Derrière la façade 

On a envie de comparer la structure de son deuxième roman – après Marine et Lila – à celle d’une maison, solide et chaleureuse: bâtie avec soin et dans le respect des proportions, entre vastes pièces et coins secrets, elle ouvre sur l’horizon d’un jardin tout en ménageant des escaliers plus sombres qui explorent d’autres dimensions de l’espace et du temps. Une vieille demeure est bien le personnage principal d’Une Maison jaune, récit d’Abigaïl Seran entrelaçant les points de vue de trois femmes qui y ont résidé à des décennies ­d’écart, du début du XXe siècle à nos jours.


La première, à l’époque où la bâtisse trônait au centre d’un vaste parc, est une jeune fille soudain prise dans les rets d’un mariage arrangé; la seconde, une jeune Italienne venue rejoindre ses parents logeant dans les combles, qui lie une relation intense avec la riche propriétaire, une talentueuse pianiste; la dernière, adolescente, y vit avec sa mère tout juste séparée en attendant que la maison soit détruite, et enquête sur le passé des lieux après avoir découvert de vieilles lettres.

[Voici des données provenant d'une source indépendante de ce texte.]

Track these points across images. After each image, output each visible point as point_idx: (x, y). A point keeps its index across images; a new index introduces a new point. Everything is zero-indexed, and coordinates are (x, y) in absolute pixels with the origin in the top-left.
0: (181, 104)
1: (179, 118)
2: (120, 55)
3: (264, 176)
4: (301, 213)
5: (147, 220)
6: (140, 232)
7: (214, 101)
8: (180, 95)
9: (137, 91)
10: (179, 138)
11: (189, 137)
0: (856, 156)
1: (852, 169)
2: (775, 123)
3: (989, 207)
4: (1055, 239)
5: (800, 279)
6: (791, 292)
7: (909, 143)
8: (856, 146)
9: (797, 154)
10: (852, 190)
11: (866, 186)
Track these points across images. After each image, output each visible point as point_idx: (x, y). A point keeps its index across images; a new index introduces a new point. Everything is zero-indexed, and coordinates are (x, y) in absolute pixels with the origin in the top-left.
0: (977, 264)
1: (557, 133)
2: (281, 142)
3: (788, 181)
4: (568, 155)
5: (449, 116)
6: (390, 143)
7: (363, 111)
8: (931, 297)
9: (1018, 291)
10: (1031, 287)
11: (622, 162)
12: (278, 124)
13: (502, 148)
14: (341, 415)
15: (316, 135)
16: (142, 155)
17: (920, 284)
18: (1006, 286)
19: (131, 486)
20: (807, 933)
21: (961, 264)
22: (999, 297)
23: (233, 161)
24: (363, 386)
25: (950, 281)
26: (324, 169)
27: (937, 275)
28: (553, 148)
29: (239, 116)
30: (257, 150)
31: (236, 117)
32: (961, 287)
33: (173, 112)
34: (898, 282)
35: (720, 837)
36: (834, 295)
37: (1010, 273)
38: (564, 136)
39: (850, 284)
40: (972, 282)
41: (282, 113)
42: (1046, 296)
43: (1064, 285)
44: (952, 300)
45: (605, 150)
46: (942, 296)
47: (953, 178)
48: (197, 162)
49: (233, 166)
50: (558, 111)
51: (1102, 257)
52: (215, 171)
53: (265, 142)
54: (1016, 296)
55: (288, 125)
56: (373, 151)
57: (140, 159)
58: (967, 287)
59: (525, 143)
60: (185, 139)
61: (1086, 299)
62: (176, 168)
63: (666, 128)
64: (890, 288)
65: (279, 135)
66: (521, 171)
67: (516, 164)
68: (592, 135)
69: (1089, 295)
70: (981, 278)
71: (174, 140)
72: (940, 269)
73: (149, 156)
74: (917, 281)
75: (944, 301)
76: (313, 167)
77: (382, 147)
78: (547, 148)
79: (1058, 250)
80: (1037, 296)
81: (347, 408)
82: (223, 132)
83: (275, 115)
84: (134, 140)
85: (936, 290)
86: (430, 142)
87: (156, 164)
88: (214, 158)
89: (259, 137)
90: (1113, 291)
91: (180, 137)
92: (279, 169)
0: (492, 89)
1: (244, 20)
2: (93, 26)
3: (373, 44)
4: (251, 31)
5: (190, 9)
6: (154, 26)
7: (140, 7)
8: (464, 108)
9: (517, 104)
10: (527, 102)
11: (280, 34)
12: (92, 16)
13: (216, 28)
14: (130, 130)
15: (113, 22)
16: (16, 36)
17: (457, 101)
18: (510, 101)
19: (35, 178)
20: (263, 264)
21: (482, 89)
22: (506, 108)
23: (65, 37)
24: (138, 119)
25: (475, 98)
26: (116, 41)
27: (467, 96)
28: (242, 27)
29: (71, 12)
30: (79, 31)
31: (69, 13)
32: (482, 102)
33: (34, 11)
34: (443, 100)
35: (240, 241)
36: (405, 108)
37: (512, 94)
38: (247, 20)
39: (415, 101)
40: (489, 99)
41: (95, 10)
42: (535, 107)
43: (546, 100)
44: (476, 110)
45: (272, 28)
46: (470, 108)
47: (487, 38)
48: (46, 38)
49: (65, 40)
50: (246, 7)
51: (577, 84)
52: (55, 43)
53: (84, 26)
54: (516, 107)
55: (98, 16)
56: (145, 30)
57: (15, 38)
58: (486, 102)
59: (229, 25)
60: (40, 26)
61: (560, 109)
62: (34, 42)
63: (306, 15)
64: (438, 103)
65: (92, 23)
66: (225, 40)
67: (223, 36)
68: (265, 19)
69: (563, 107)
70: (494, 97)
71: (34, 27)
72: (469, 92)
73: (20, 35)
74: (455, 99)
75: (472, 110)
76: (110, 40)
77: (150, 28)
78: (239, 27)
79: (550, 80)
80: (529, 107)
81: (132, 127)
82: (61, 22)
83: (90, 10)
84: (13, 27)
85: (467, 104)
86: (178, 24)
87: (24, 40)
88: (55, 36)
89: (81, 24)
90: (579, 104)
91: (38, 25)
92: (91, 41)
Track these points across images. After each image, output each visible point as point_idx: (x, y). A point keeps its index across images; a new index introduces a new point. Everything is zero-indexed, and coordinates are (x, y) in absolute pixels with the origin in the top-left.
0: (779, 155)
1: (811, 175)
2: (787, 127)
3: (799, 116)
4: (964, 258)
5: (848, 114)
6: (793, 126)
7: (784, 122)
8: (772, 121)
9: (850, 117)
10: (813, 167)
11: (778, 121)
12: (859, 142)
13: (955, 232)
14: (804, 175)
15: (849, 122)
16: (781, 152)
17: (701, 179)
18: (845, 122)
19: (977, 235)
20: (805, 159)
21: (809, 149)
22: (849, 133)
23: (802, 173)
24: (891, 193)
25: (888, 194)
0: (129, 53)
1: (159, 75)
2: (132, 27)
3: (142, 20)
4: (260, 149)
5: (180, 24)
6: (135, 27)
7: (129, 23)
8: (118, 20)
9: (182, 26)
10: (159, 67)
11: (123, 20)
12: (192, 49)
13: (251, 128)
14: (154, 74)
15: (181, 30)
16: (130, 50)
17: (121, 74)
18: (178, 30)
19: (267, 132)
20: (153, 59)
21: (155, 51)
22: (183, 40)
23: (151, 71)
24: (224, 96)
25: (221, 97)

Peu à peu s’éclaireront les trajectoires de ces femmes prises dans les tourments de leur époque, et les liens entre elles par-delà le temps. Réussi, le dispositif suscite une réelle attente et Abigaïl Seran déroule ses fils avec finesse. L’auteure romande publie en parallèle ses pétillantes Chroniques d’une maman ordinaire, illustrées par Jenay Loetscher (Ed. Favre).

 
 

ABIGAÏL SERAN, UNE MAISON JAUNE, ED. PLAISIR DE LIRE, 2015, 302 PP.